See also the previous post: What can a writer assume in a proof?.

A: It depends on the context. My masters thesis, for example, began with saying that I expect the reader to be familiar with forcing. I am not expecting the reader to be familiar with other topics which are relatively common, though. These topics are fully explained in my thesis.
When writing something one can usually foresee who is going to read the text, and what the readers are expecting to see written.
Over-detailed writing is very hard to read; but under-detailed writing is very hard to understand. It takes time and experience to find the balance. Consult an advisor or referee regarding your actual text.
This may also be affected by where you are sending the text. When writing a very short article (say 3-4 pages) it's fine to just quote results, but when writing a book it's expected to prove them as well.

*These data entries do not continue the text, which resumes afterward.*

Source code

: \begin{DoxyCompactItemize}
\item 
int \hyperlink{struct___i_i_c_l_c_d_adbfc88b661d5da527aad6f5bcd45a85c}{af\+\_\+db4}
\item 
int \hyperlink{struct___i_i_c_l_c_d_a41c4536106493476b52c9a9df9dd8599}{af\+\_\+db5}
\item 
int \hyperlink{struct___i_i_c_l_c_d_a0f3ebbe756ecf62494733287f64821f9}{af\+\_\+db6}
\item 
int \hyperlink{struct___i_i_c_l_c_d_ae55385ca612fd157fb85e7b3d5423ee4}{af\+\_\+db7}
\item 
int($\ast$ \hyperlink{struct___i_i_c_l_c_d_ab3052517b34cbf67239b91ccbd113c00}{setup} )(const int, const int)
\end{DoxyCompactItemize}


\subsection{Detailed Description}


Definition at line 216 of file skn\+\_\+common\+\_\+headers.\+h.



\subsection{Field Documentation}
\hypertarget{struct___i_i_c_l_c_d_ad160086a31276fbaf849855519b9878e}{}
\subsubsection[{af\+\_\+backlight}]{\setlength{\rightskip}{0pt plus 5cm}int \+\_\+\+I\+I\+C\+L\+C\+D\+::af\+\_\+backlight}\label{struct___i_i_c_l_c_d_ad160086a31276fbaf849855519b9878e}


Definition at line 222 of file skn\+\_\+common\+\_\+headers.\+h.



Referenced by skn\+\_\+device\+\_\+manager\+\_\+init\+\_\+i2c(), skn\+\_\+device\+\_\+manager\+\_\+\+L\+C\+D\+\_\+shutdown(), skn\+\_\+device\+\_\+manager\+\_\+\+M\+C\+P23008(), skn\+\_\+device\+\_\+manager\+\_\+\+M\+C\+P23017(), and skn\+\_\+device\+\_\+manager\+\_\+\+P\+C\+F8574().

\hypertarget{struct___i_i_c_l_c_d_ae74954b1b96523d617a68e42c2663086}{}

A: With all proofs (in whatever format), you must first identify your intended audience. That will allow you to decide what you can / cannot assume, and how to include in the right amount of detail.
Are they students in your field that are interested in understanding the buildup of the theory? Are they 'professionals' in related fields who believe in the truth of your statements and only want to understand implications of your results? Are they high schoolers who want to know why quintics can't be 'solved' and only know the basics of group theory?
Having additional proofs is preferable. You can helps others along by labeling them as Theorem 1, Proof (or even placed in the Appendix), so if readers are familiar, they can skip it.